The intuition comes from the way the estimator is constructed. We have a population $U$, from which we are drawing a sample $s$ which is a random subset of $U$. For each unit $i \in U$ there's an associated value $y_i$, and we are interested in the total population value $Y = \sum_{i \in U} y_i$. To do that, we're going to construct a weighted linear sum from our sample, $\hat{Y} = \sum_{i \in s} w_i y_i$, where the $w_i$ is some kind of weighting.
Ideally, we want $\hat{Y}$ to "be similar to" $Y$ in some measure, and so let's require that they are equal in expectation, i.e. $\mathbb{E}(\hat{Y}) = Y$, where the expectation is taken over every possible sample that we could have taken. So we could calculate this as $\mathbb{E}(\hat{Y}) = \sum_{s \in S} \hat{Y}|s$, but that's a pretty nasty calculation. Instead, I'm going to introduce a random variable $\delta_i$ for each unit in the population, which is defined as:
$$\delta_i = \begin{cases} 1 & i \in s \\ 0 & i \notin s \end{cases}$$
In other words, $\delta_i$ is an indicator that tells you whether unit $i$ is in the sample $s$ or not. The nice thing is that $\mathbb{E}(\delta_i) = p_i$, i.e. the expected value of $\delta_i$ is exactly the probability that unit $i$ is in the sample, regardless of what other units may or may not be in the sample.
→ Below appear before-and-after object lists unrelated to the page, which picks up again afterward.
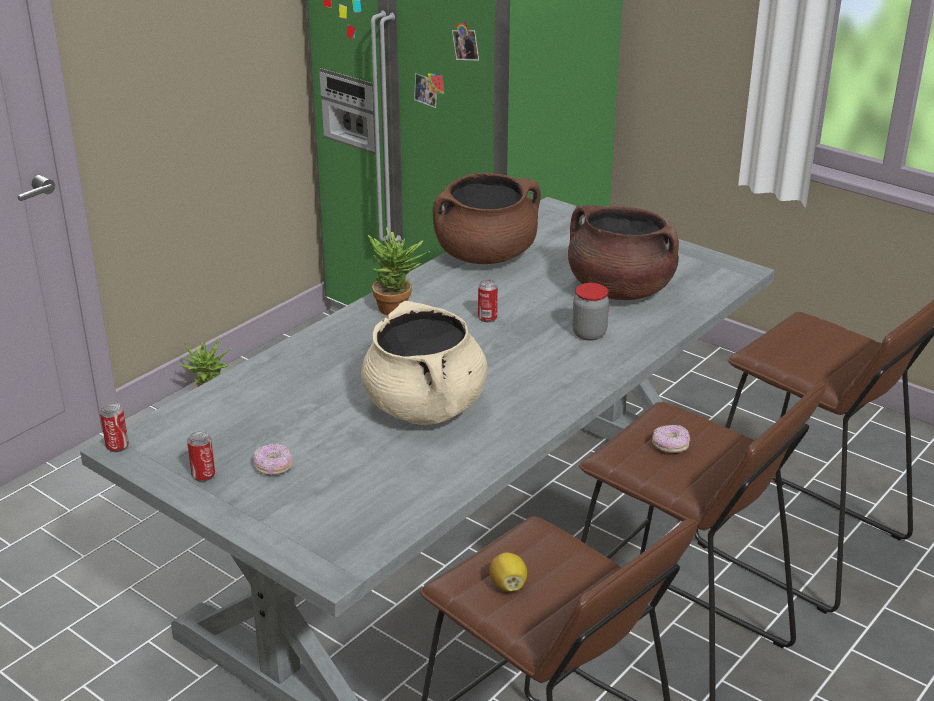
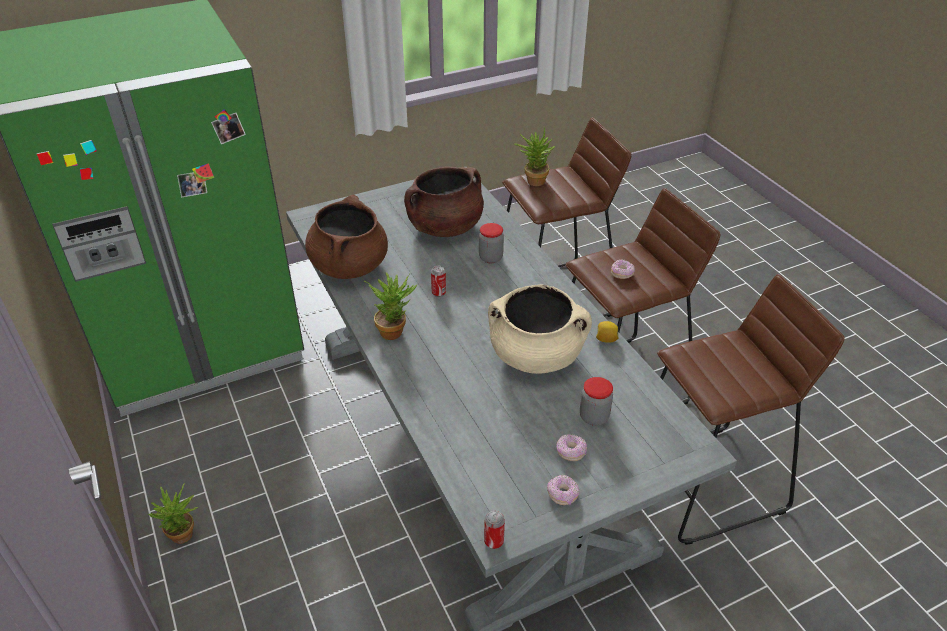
camera: 65 degrees left, 10 degrees up
can [187,431,215,482] -> donut [547,475,579,505]
lemon [489,553,527,592] -> lemon moved to [596,321,619,343]
none -> potted plant [514,128,555,186]
none -> jar [580,377,613,426]

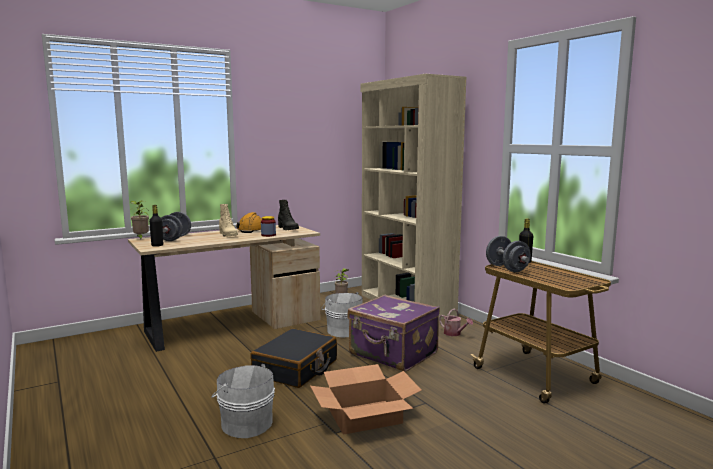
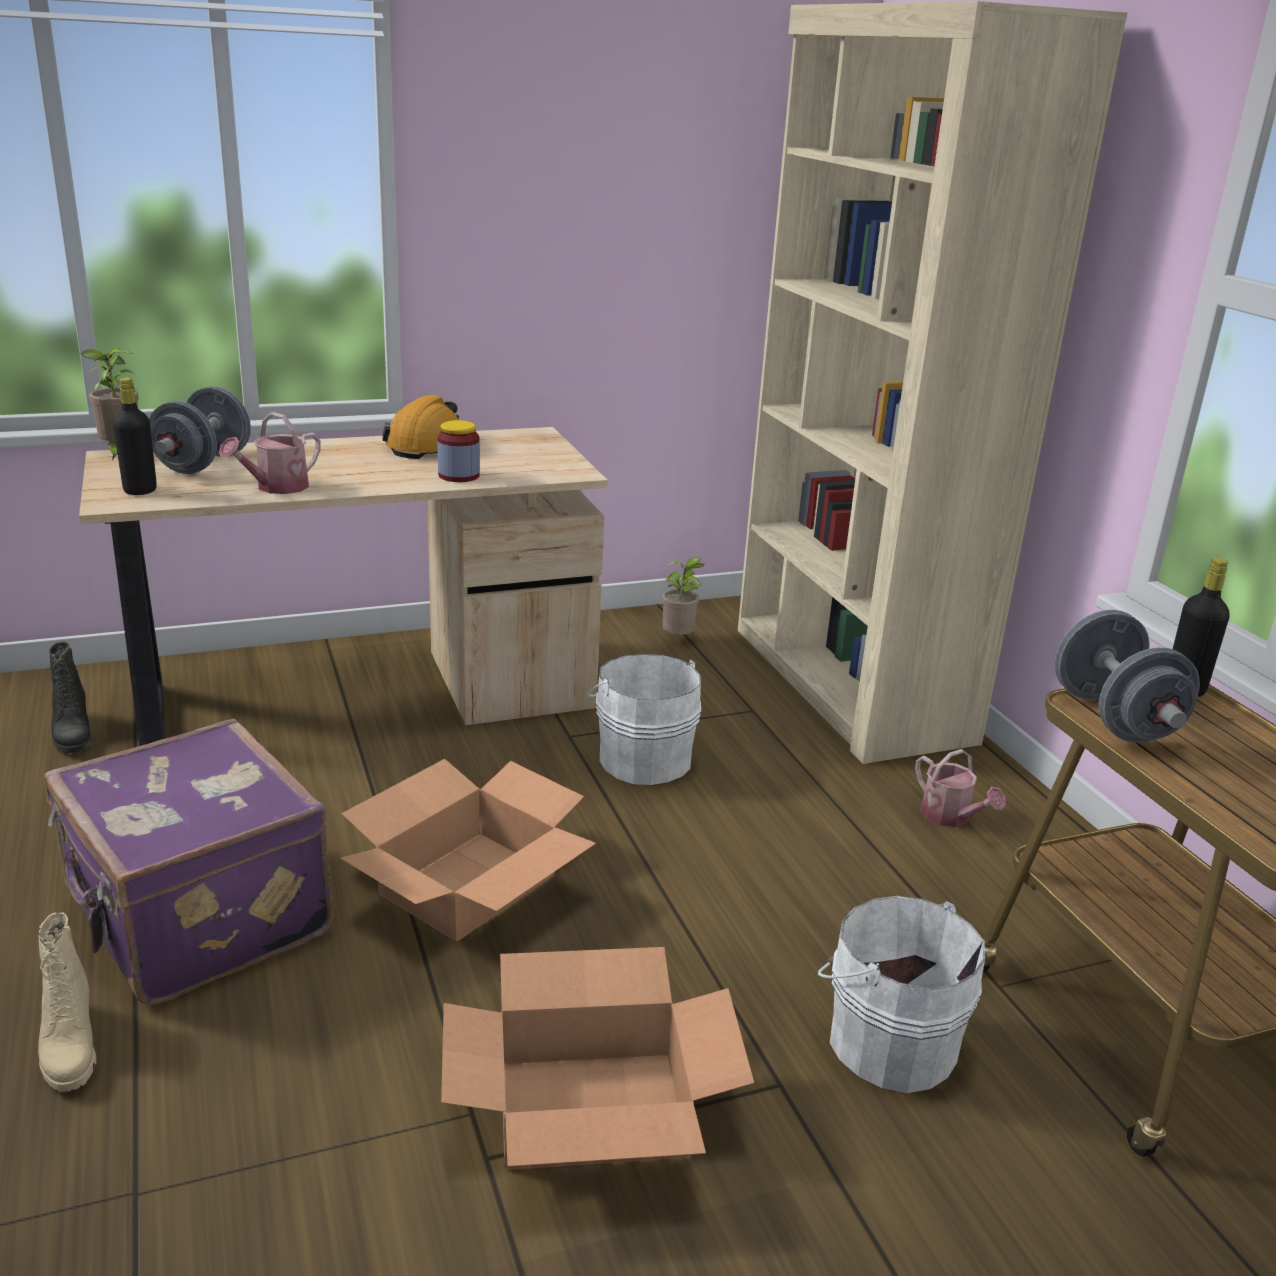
camera: 10 degrees right, 15 degrees up
white bucket [211,364,275,438] -> white bucket moved to [818,896,985,1093]
beige boot [219,204,238,237] -> beige boot moved to [38,912,97,1092]
black suitcase [250,328,337,388] -> cardboard box [340,759,596,942]
black boot [278,200,299,230] -> black boot moved to [49,642,92,753]
purple suitcase [347,295,440,372] -> purple suitcase moved to [44,719,334,1005]
none -> watering can [219,412,321,494]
Now using this variable, I'm going to re-write the estimator $\hat{Y} = \sum_{i \in U} w_i y_i \delta_i$. So now instead of summing over just the sample, I'm summing over the whole population, but that's ok because every unit that isn't in the sample is getting its value multiplied by zero. But now when we look at the expectation, we can use the linearity of the expected value to simplify things:
$$\begin{eqnarray} \mathbb{E}(\hat{Y}) & = & \mathbb{E} \left( \sum_{i \in U} w_i y_i \delta_i \right) \\ & = & \sum_{i \in U} \mathbb{E}\left( w_i y_i \delta_i \right) \\ & = & \sum_{i \in U} w_i y_i \mathbb{E}(\delta_i) \\ & = & \sum_{i \in U} w_i y_i p_i \end{eqnarray}$$
The second line works because the expected value of a sum is the sum of the expectations, and the third works because we're looking at the expectation taken over all possible samples, and we're assuming that $w_i$ and $y_i$ are fixed values that don't depend on the specific sample (i.e. we're choosing to weight unit $i$ the same whenever it's selected).
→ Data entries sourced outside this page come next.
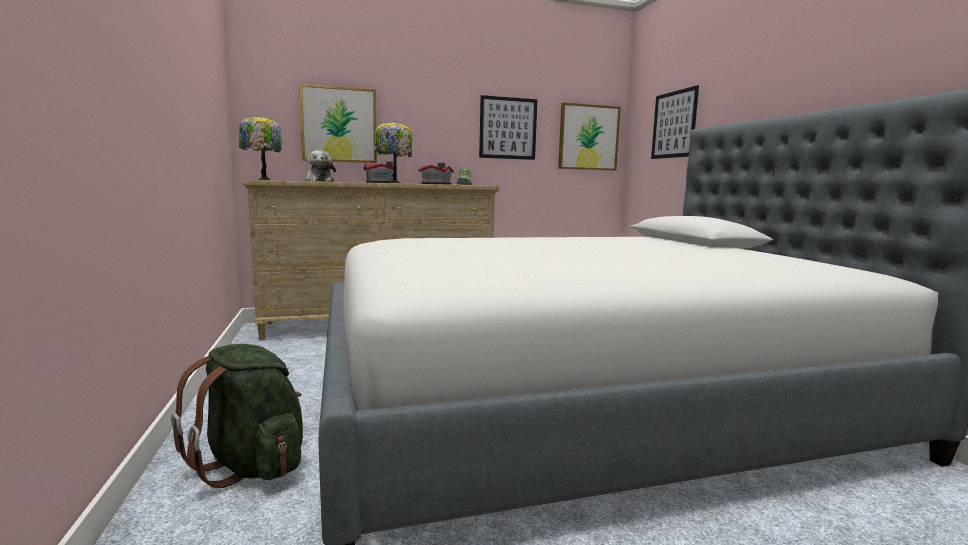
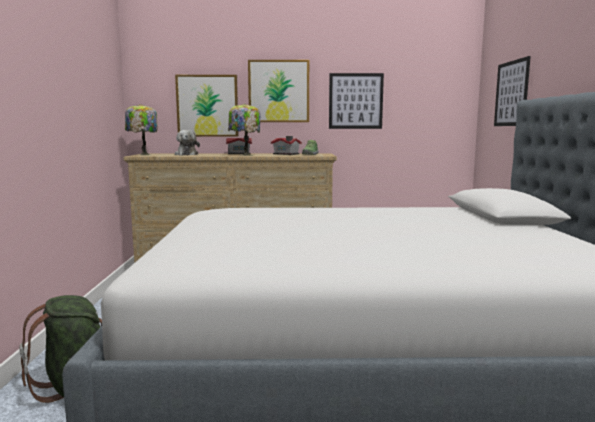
camera: 15 degrees right, 0 degrees up
picture [558,103,621,171] -> picture moved to [248,60,309,122]

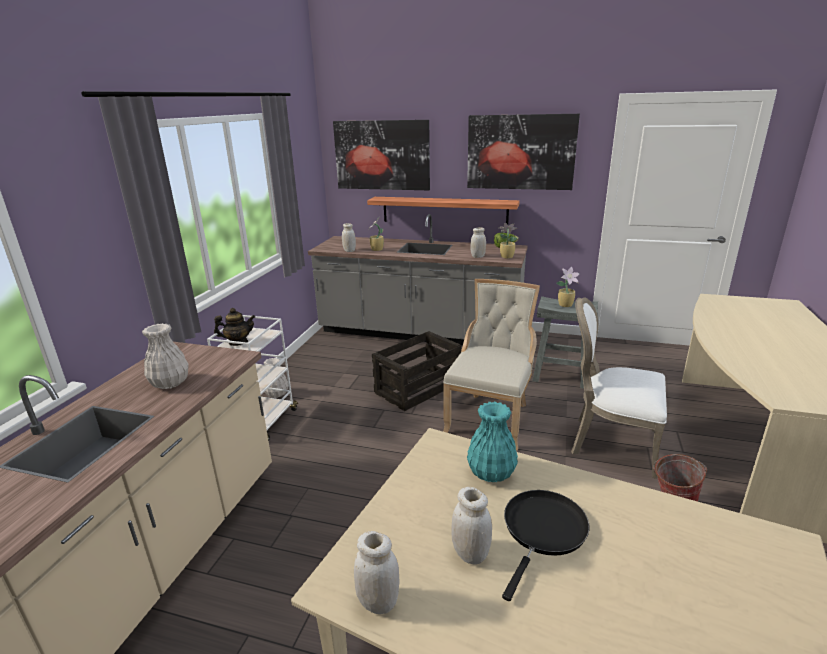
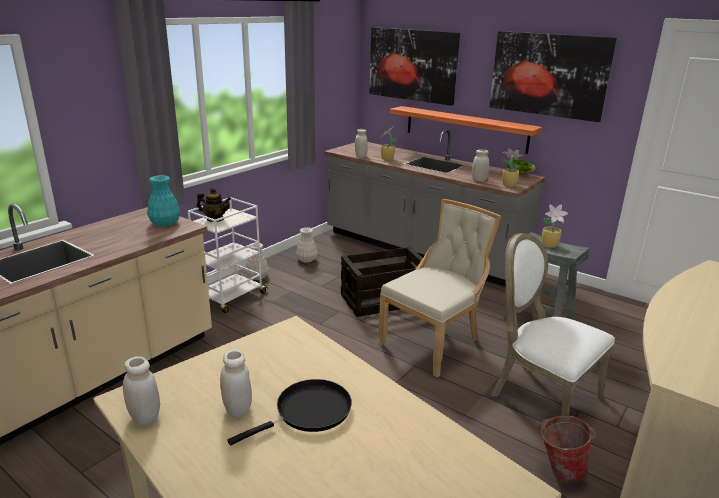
camera: 20 degrees right, 0 degrees up
white vase [142,323,189,389] -> white vase moved to [296,227,318,262]
turquoise vase [467,402,518,482] -> turquoise vase moved to [147,175,180,226]

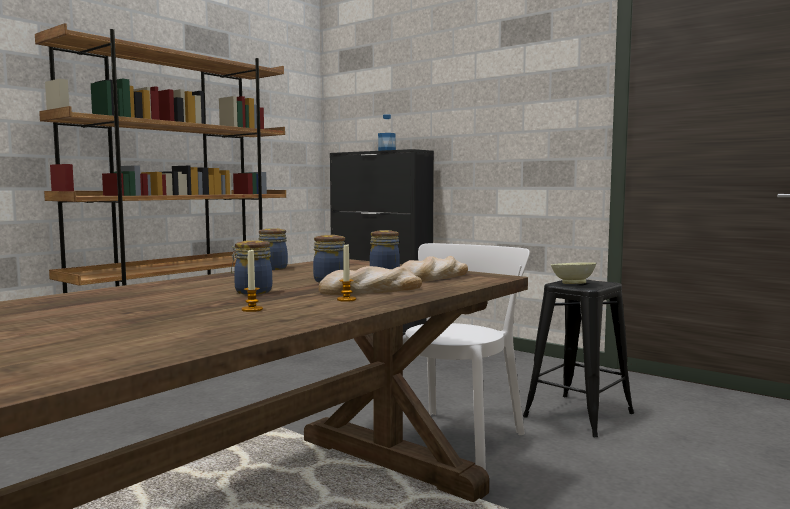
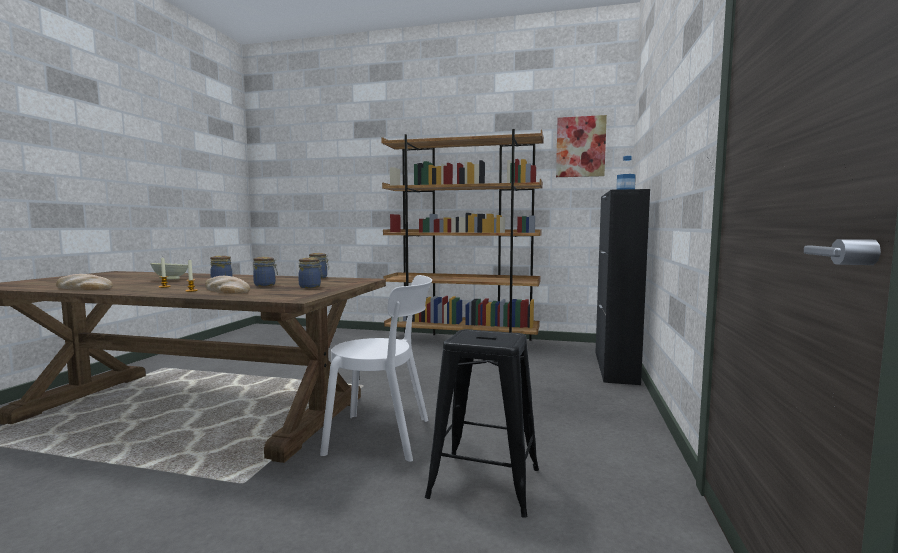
camera: 65 degrees right, 0 degrees up
bread [401,256,468,282] -> bread moved to [56,274,113,290]
beige bowl [551,262,596,284] -> beige bowl moved to [150,263,188,279]
none -> picture [556,115,607,177]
So then in saying that we want our estimator to be equal in expectation to the population total, that means that $\sum_{i \in U} y_i = \sum_{i \in U} w_i p_i y_i$ and since we're just going for an intuitive solution here it's pretty clear that we achieve that by forcing $w_i p_i = 1$, or in other words the unit's weight should be the inverse of its selection probability.
Another way to understand it is to assume that each unit should, on average, contribute exactly its own value to the estimate, so every time it does show up in the sample it needs to contribute an amount that makes up for all the times it doesn't show up.